══ Supplied data
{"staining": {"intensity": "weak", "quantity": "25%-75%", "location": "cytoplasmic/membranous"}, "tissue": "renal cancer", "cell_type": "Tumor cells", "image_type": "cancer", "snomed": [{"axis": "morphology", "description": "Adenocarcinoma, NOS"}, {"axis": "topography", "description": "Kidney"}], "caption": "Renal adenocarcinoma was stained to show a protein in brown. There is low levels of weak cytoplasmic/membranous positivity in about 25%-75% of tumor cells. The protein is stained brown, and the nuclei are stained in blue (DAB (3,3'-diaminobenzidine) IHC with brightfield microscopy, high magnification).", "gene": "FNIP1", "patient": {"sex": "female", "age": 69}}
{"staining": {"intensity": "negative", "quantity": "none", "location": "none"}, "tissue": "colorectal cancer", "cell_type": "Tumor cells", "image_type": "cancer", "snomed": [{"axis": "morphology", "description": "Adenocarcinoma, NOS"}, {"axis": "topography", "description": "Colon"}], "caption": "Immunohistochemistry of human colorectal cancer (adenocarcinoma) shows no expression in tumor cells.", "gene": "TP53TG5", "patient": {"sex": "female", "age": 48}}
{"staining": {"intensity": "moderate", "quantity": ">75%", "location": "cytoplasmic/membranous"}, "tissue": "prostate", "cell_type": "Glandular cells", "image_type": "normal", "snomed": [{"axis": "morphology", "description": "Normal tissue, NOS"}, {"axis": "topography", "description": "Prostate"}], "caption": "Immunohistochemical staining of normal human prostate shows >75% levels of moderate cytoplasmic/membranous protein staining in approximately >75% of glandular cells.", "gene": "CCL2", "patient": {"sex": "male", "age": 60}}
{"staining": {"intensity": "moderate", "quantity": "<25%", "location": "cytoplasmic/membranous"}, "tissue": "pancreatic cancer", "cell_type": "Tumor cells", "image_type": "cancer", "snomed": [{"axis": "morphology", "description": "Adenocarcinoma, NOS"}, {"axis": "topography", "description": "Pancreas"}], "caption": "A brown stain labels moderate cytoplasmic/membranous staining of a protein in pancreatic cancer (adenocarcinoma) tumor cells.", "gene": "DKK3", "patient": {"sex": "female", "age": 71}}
════
» **Task goal**
Exactly how many lines of the data above hold the word "levels"? The number is the whole answer.

» **Answer to the exercise**
2